La journée s'avançait; le général demanda si l'on n'aimerait pas à la finir par un bal. On accepta avec empressement; mais où trouver un violon?

Personne n'y avait pensé.

«Que cela ne vous inquiète pas! ne suis-je pas là, moi? Allons danser sur le pré d'Elfy; nous trouverons bien une petite musique; il n'en faut pas tant pour danser; le premier crincrin fera notre affaire.»

La noce se dirigea vers l'Ange-Gardien qu'on trouva décoré comme la veille. On passa dans le jardin. Sur le pré étaient dressées deux grandes tentes, l'une pour danser, l'autre pour manger; un buffet entourait de trois côtés cette dernière et devait, jusqu'au lendemain, se trouver couvert de viandes froides, de poissons, de pâtisseries, de crèmes, de gelées; la tente de bal était ouverte d'un côté, et garnie des trois autres de candélabres, de fleurs et de banquettes de velours rouge à frange d'or. Au fond, sur une estrade, était un orchestre composé de six musiciens, qui commencèrent une contredanse dès que le général eut fait son entrée avec la mariée.

Les enfants, les jeunes, les vieux, tout le monde dansa; le général ouvrit le bal avec Elfy, valsa avec Mme Blidot, dansa, valsa toute la soirée, presque toute la nuit comme un vrai sous-lieutenant; il suait à grosses gouttes, mais la gaieté générale l'avait gagné et il accomplissait les exploits d'un jeune homme. Elfy et Moutier dansèrent à s'exténuer; tout le monde en fit autant, en entrecoupant les danses de visites aux buffets; on eut fort à faire pour satisfaire l'appétit des danseurs. A dix heures, il y eut un quart d'heure de relâche pour voir tirer un feu d'artifice qui redoubla l'admiration des invités. Jamais à Loumigny on n'avait tiré que des pétards. Aussi le souvenir de la noce de Moutier à l'Ange-Gardien y est-il aussi vivant qu'au lendemain de cette fête si complète et si splendide. Mais tout a une fin, et la fatigue fit sonner la retraite à une heure avancée de la nuit. Chacun alla enfin se coucher, heureux, joyeux, éreinté.
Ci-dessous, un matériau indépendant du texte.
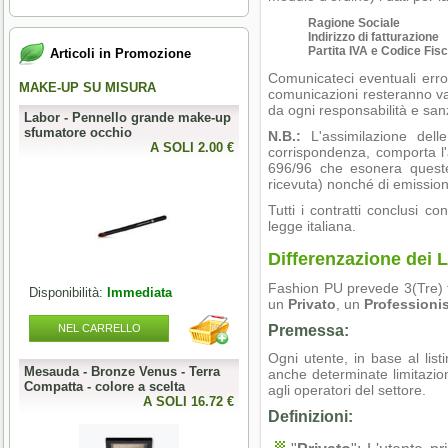
Ragione Sociale
Indirizzo di fatturazione
Partita IVA e Codice Fis
Articoli in Promozione
Comunicateci eventuali errori
MAKE-UP SU MISURA
PERFECT NAILS
comunicazioni resteranno vali
da ogni responsabilità e san
Labor - Pennello grande make-up
Mesauda - MNP Crumpled Foil -
sfumatore occhio
Foil metallici per nail art
N.B.:
L'assimilazione delle
0 €
A SOLI 2.00 €
A SOLI 3.28 
corrispondenza, comporta l'
696/96 che esonera queste 
ricevuta) nonché di emissione
Tutti i contratti conclusi co
legge italiana.
Differenzazione dei Li
Fashion PU prevede 3(Tre) fas
Disponibilità:
Immediata
Disponibilità:
Immediata
un
Privato
, un
Professioni
NEL CARRELLO
Premessa:
NEL CARRELLO
Ogni utente, in base al list
Mesauda - Bronze Venus - Terra
Mesauda - MNP One Phase
anche determinate limitazion
o
Compatta - colore a scelta
Builder Gel 50g - colore a scelta
agli operatori del settore.
0 €
A SOLI 16.72 €
A SOLI 19.68 
Definizioni: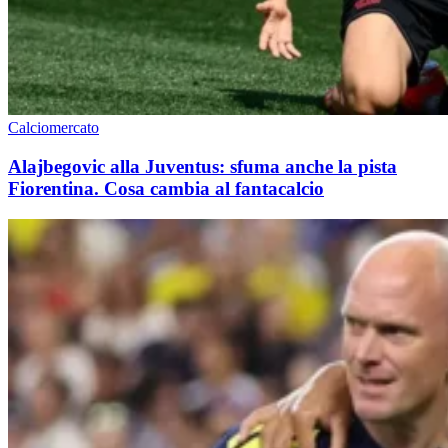
Calciomercato
Alajbegovic alla Juventus: sfuma anche la pista
Fiorentina. Cosa cambia al fantacalcio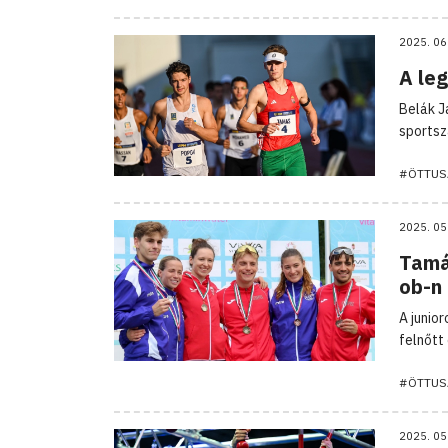
2025. 06
A leg
Belák J
sportsz
#ÖTTUS
2025. 05
Tamá
ob-n
A junio
felnőtt 
#ÖTTUS
2025. 05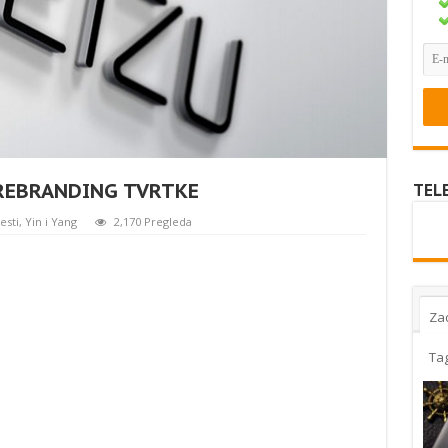
 REBRANDING TVRTKE
TEL
jesti
,
Yin i Yang
2,170 Pregleda
Za
Ta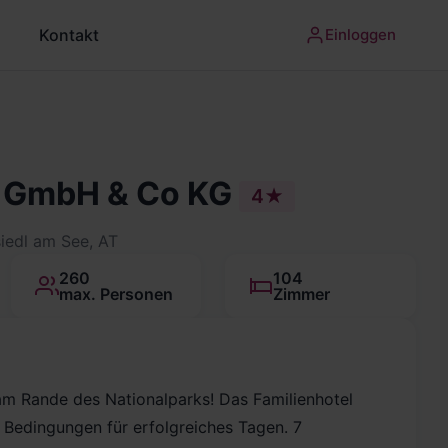
Kontakt
Einloggen
 GmbH & Co KG
4★
iedl am See, AT
260
104
max. Personen
Zimmer
am Rande des Nationalparks! Das Familienhotel
 Bedingungen für erfolgreiches Tagen. 7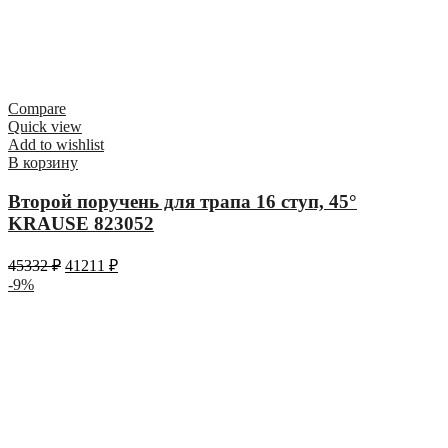
Compare
Quick view
Add to wishlist
В корзину
Второй поручень для трапа 16 ступ, 45°
KRAUSE 823052
45332
₽
41211
₽
-9%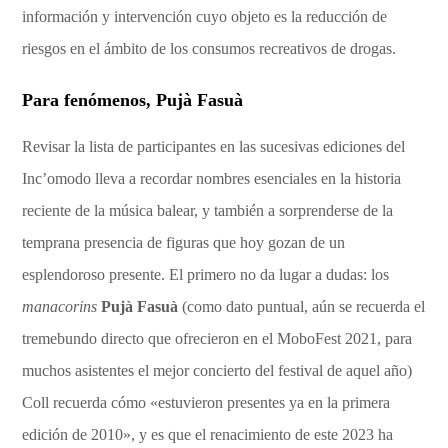
información y intervención cuyo objeto es la reducción de
riesgos en el ámbito de los consumos recreativos de drogas.
Para fenómenos, Pujà Fasuà
Revisar la lista de participantes en las sucesivas ediciones del
Inc’omodo lleva a recordar nombres esenciales en la historia
reciente de la música balear, y también a sorprenderse de la
temprana presencia de figuras que hoy gozan de un
esplendoroso presente. El primero no da lugar a dudas: los
manacorins
Pujà Fasuà
(como dato puntual, aún se recuerda el
tremebundo directo que ofrecieron en el MoboFest 2021, para
muchos asistentes el mejor concierto del festival de aquel año)
Coll recuerda cómo «estuvieron presentes ya en la primera
edición de 2010», y es que el renacimiento de este 2023 ha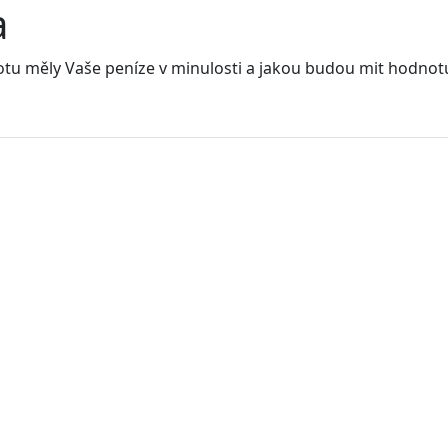
a
notu měly Vaše peníze v minulosti a jakou budou mit hodnot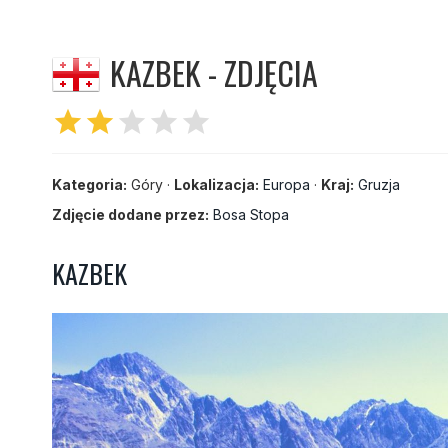
KAZBEK - ZDJĘCIA
star
star
star
star
star
Kategoria:
Góry ·
Lokalizacja:
Europa
·
Kraj:
Gruzja
Zdjęcie dodane przez:
Bosa Stopa
KAZBEK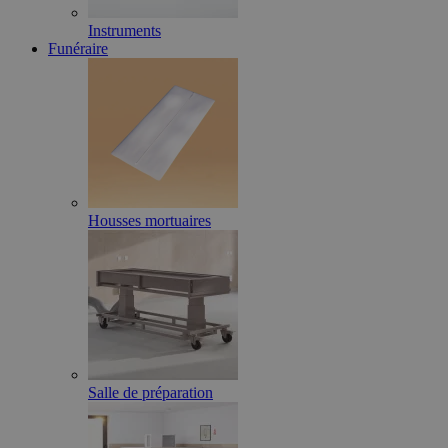
Instruments
Funéraire
Housses mortuaires
Salle de préparation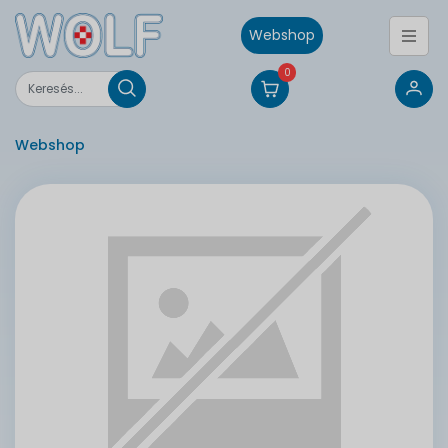
Webshop
0
Webshop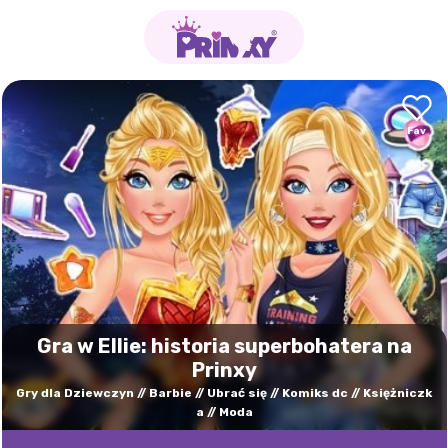
Gra w Ellie: historia superbohatera na
Prinxy
Gry dla Dziewczyn
Barbie
Ubrać się
Komiks dc
Księżniczk
a
Moda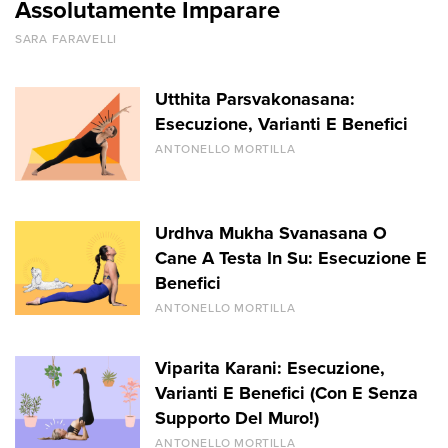
Assolutamente Imparare
SARA FARAVELLI
Utthita Parsvakonasana:
Esecuzione, Varianti E Benefici
ANTONELLO MORTILLA
Urdhva Mukha Svanasana O
Cane A Testa In Su: Esecuzione E
Benefici
ANTONELLO MORTILLA
Viparita Karani: Esecuzione,
Varianti E Benefici (Con E Senza
Supporto Del Muro!)
ANTONELLO MORTILLA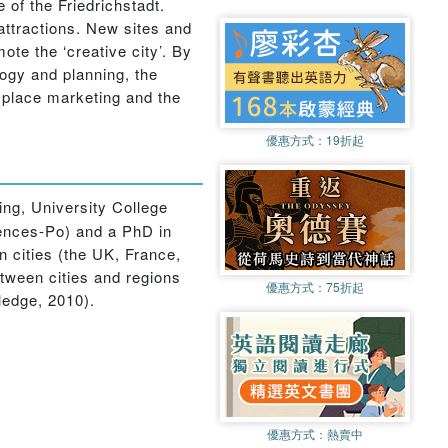
 of the Friedrichstadt.
 attractions. New sites and
te the ‘creative city’. By
logy and planning, the
h place marketing and the
優惠方式：
19折起
ing, University College
ciences-Po) and a PhD in
 cities (the UK, France,
tween cities and regions
優惠方式：
75折起
edge, 2010).
優惠方式：
熱賣中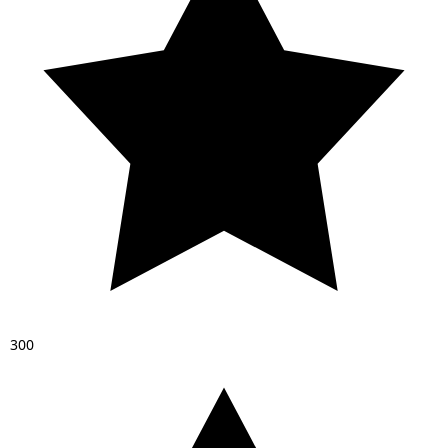
3
0
0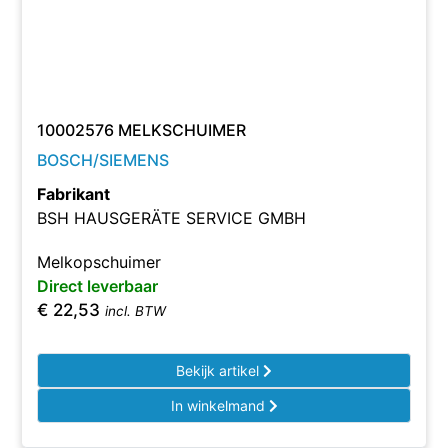
10002576 MELKSCHUIMER
BOSCH/SIEMENS
Fabrikant
BSH HAUSGERÄTE SERVICE GMBH
Melkopschuimer
Direct leverbaar
€
22,53
incl. BTW
Bekijk artikel
In winkelmand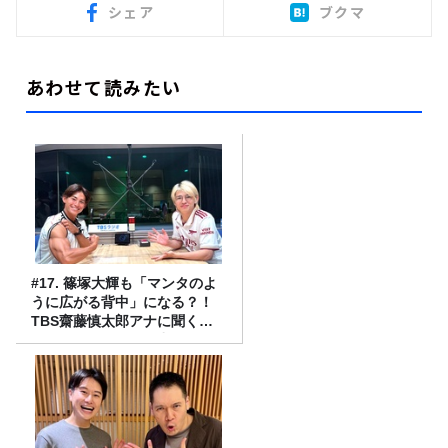
シェア
ブクマ
あわせて読みたい
#17. 篠塚大輝も「マンタのよ
うに広がる背中」になる？！
TBS齋藤慎太郎アナに聞くメ
ンズフィジークの魅力！！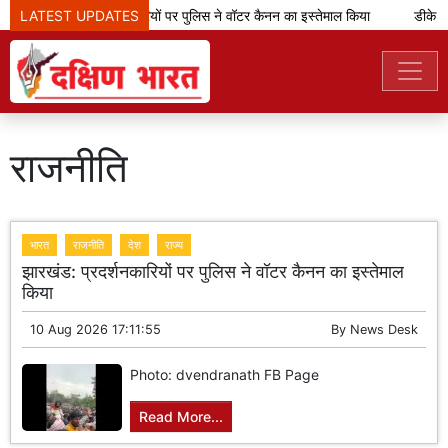
LATEST UPDATES
झारखंड: प्रदर्शनकारियों पर पुलिस ने वॉटर कैनन का इस्तेमाल किया
डीके शिवकु
राजनीति
भारत
राजनीति
देश
राज्य
झारखंड: प्रदर्शनकारियों पर पुलिस ने वॉटर कैनन का इस्तेमाल
किया
10 Aug 2026 17:11:55
By
News Desk
Photo: dvendranath FB Page
Read More...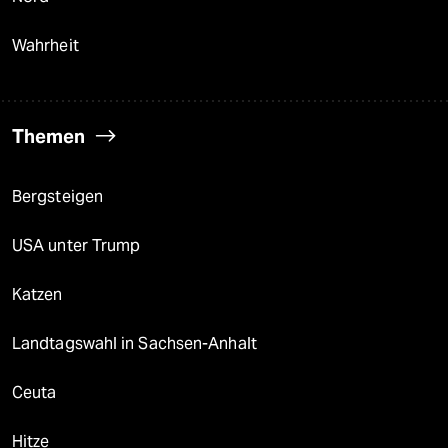
Wahrheit
Themen
Bergsteigen
USA unter Trump
Katzen
Landtagswahl in Sachsen-Anhalt
Ceuta
Hitze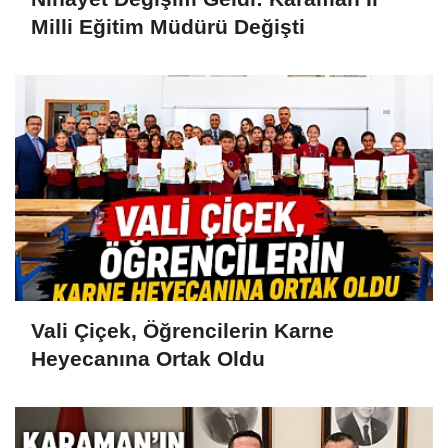
Milli Eğitim Müdürü Değişti
Vali Çiçek, Öğrencilerin Karne
Heyecanına Ortak Oldu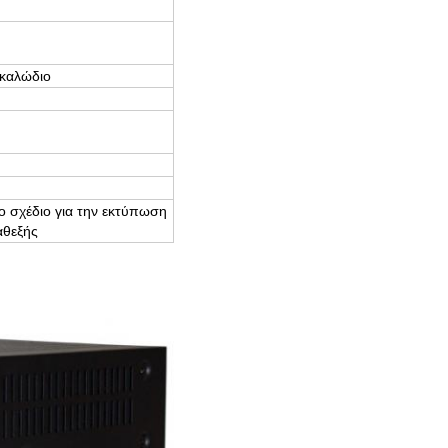
 καλώδιο
ο σχέδιο για την εκτύπωση
αθεξής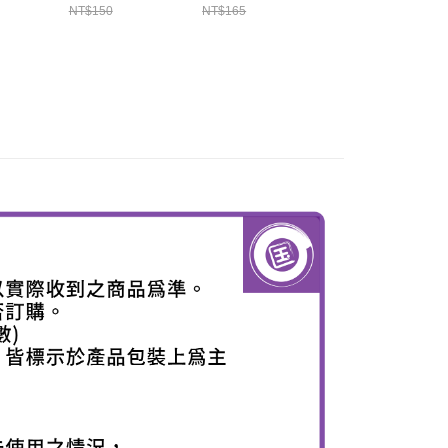
NT$150
NT$165
NT$165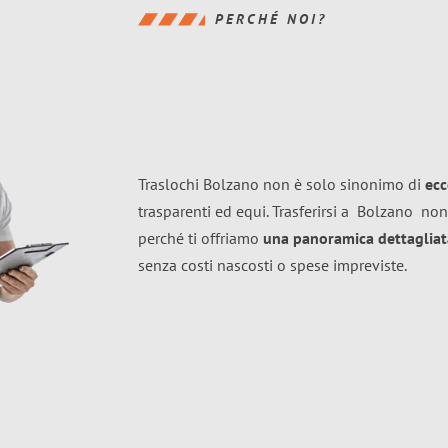
PERCHÉ NOI?
Traslochi Bolzano non è solo sinonimo di
ecc
trasparenti ed equi. Trasferirsi a
Bolzano
non
perché ti offriamo
una panoramica dettagliata
senza costi nascosti o spese impreviste.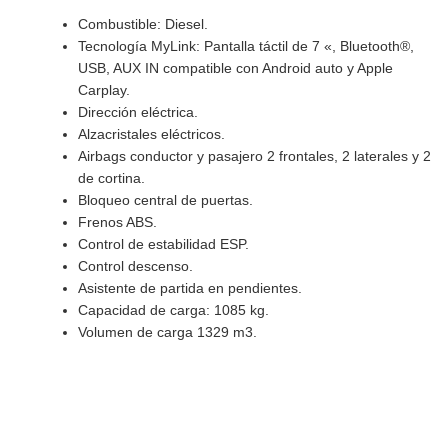
Combustible: Diesel.
Tecnología MyLink: Pantalla táctil de 7 «, Bluetooth®,
USB, AUX IN compatible con Android auto y Apple
Carplay.
Dirección eléctrica.
Alzacristales eléctricos.
Airbags conductor y pasajero 2 frontales, 2 laterales y 2
de cortina.
Bloqueo central de puertas.
Frenos ABS.
Control de estabilidad ESP.
Control descenso.
Asistente de partida en pendientes.
Capacidad de carga: 1085 kg.
Volumen de carga 1329 m3.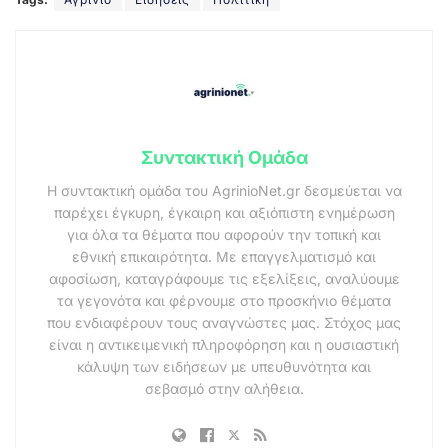
Συντακτική Ομάδα
Η συντακτική ομάδα του AgrinioNet.gr δεσμεύεται να
παρέχει έγκυρη, έγκαιρη και αξιόπιστη ενημέρωση
για όλα τα θέματα που αφορούν την τοπική και
εθνική επικαιρότητα. Με επαγγελματισμό και
αφοσίωση, καταγράφουμε τις εξελίξεις, αναλύουμε
τα γεγονότα και φέρνουμε στο προσκήνιο θέματα
που ενδιαφέρουν τους αναγνώστες μας. Στόχος μας
είναι η αντικειμενική πληροφόρηση και η ουσιαστική
κάλυψη των ειδήσεων με υπευθυνότητα και
σεβασμό στην αλήθεια.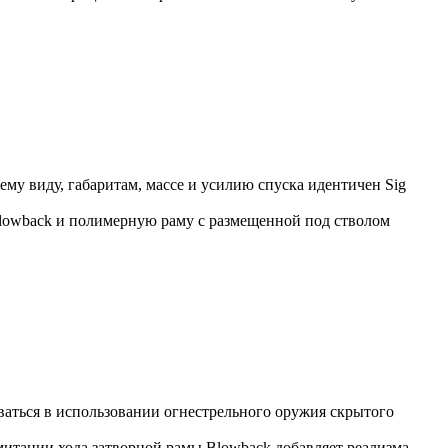
ему виду, габаритам, массе и усилию спуска идентичен Sig
 Blowback и полимерную раму с размещенной под стволом
ваться в использовании огнестрельного оружия скрытого
митации хода затворной рамы Blowback добавляет реализма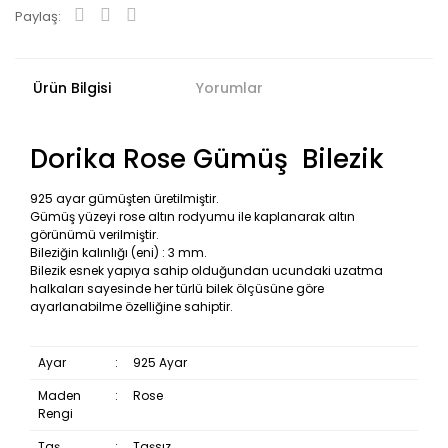
Paylaş:
Ürün Bilgisi
Yorumlar
Dorika Rose Gümüş Bilezik
925 ayar gümüşten üretilmiştir.
Gümüş yüzeyi rose altın rodyumu ile kaplanarak altın
görünümü verilmiştir.
Bileziğin kalınlığı (eni) : 3 mm.
Bilezik esnek yapıya sahip olduğundan ucundaki uzatma
halkaları sayesinde her türlü bilek ölçüsüne göre
ayarlanabilme özelliğine sahiptir.
Ayar
:
925 Ayar
Maden
:
Rose
Rengi
Taş
:
Taşsız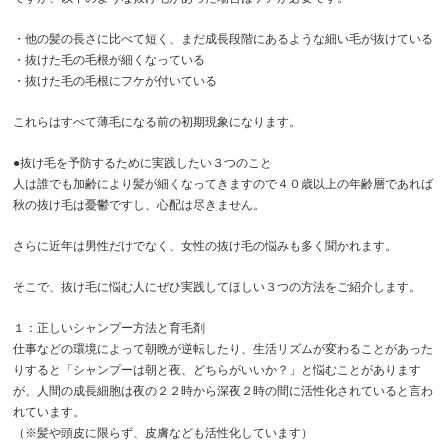
・他の髪の長さに比べて短く、まだ成長段階にあるような細い毛が抜けている
・抜けた毛の毛根が細くなっている
・抜けた毛の毛根にフケが付いている
これらはすべて薄毛になる前の初期現象になります。
●抜け毛を予防するために実践したい３つのこと
人は誰でも加齢により髪が細くなってきますので
４０歳以上の年齢層であれば
秋の抜け毛は憂鬱ですし、心配は尽きません。
さらに近年は男性だけでなく、女性の抜け毛の悩みも多く聞かれます。
そこで、抜け毛に悩む人にぜひ実践してほしい３つの方法をご紹介します。
１：正しいシャンプー方法と育毛剤
仕事などの環境によって朝晩が逆転したり、
生活リズムが変わることがあった
りすると「シャンプーは朝と夜、どちらがいいか？」と悩むことがあります
が、人間の成長細胞は夜の２２時から深夜２時の間に活性化されていると言わ
れています。
（※髪や頭皮に限らず、皮膚なども活性化しています）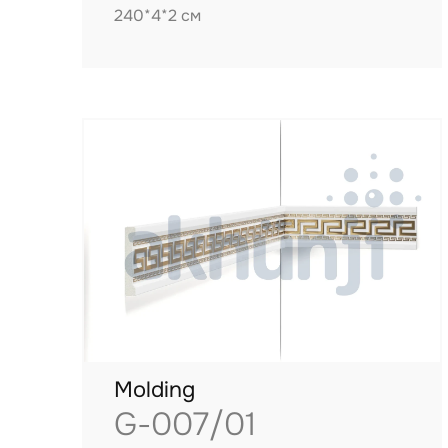
240*4*2 см
Molding
G-007/01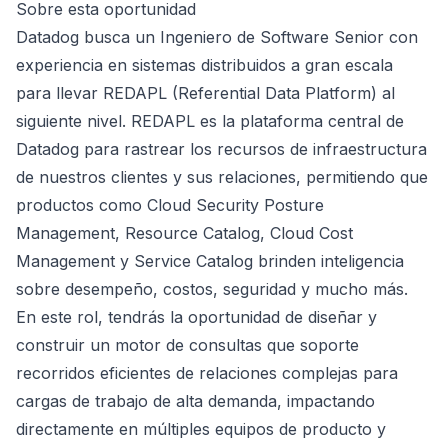
Sobre esta oportunidad
Datadog busca un Ingeniero de Software Senior con
experiencia en sistemas distribuidos a gran escala
para llevar REDAPL (Referential Data Platform) al
siguiente nivel. REDAPL es la plataforma central de
Datadog para rastrear los recursos de infraestructura
de nuestros clientes y sus relaciones, permitiendo que
productos como Cloud Security Posture
Management, Resource Catalog, Cloud Cost
Management y Service Catalog brinden inteligencia
sobre desempeño, costos, seguridad y mucho más.
En este rol, tendrás la oportunidad de diseñar y
construir un motor de consultas que soporte
recorridos eficientes de relaciones complejas para
cargas de trabajo de alta demanda, impactando
directamente en múltiples equipos de producto y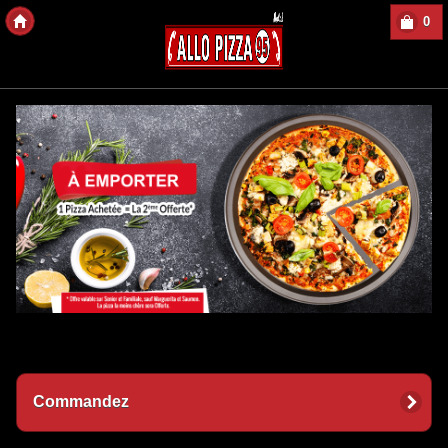
0
Copyright des-Click
Commandez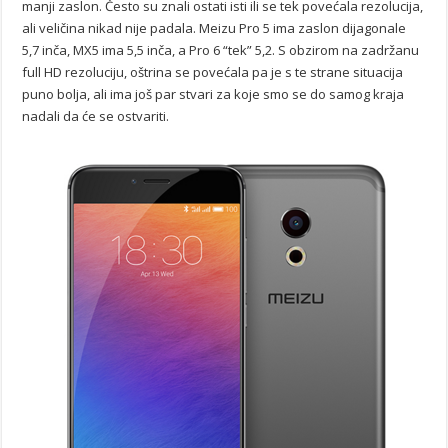
manji zaslon. Često su znali ostati isti ili se tek povećala rezolucija,
ali veličina nikad nije padala. Meizu Pro 5 ima zaslon dijagonale
5,7 inča, MX5 ima 5,5 inča, a Pro 6 “tek” 5,2. S obzirom na zadržanu
full HD rezoluciju, oštrina se povećala pa je s te strane situacija
puno bolja, ali ima još par stvari za koje smo se do samog kraja
nadali da će se ostvariti.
Jacques et Paul dormirent le lendemain jusqu'au soir, soupèrent et se recouchèrent encore jusqu'au lendemain. Il y eut plusieurs indigestions à la suite de ce festin de Balthazar; l'habitué de Paris manqua en mourir, le notaire fut pendant trois jours hors d'état de faire le moindre acte.

Le général, qui s'était établi chez lui à l'ex-auberge de Bournier avec Dérigny, fut un peu indisposé et courbaturé; il garda à son service un des cuisiniers venus de Paris, en lui recommandant de se faire envoyer des provisions de toute sorte.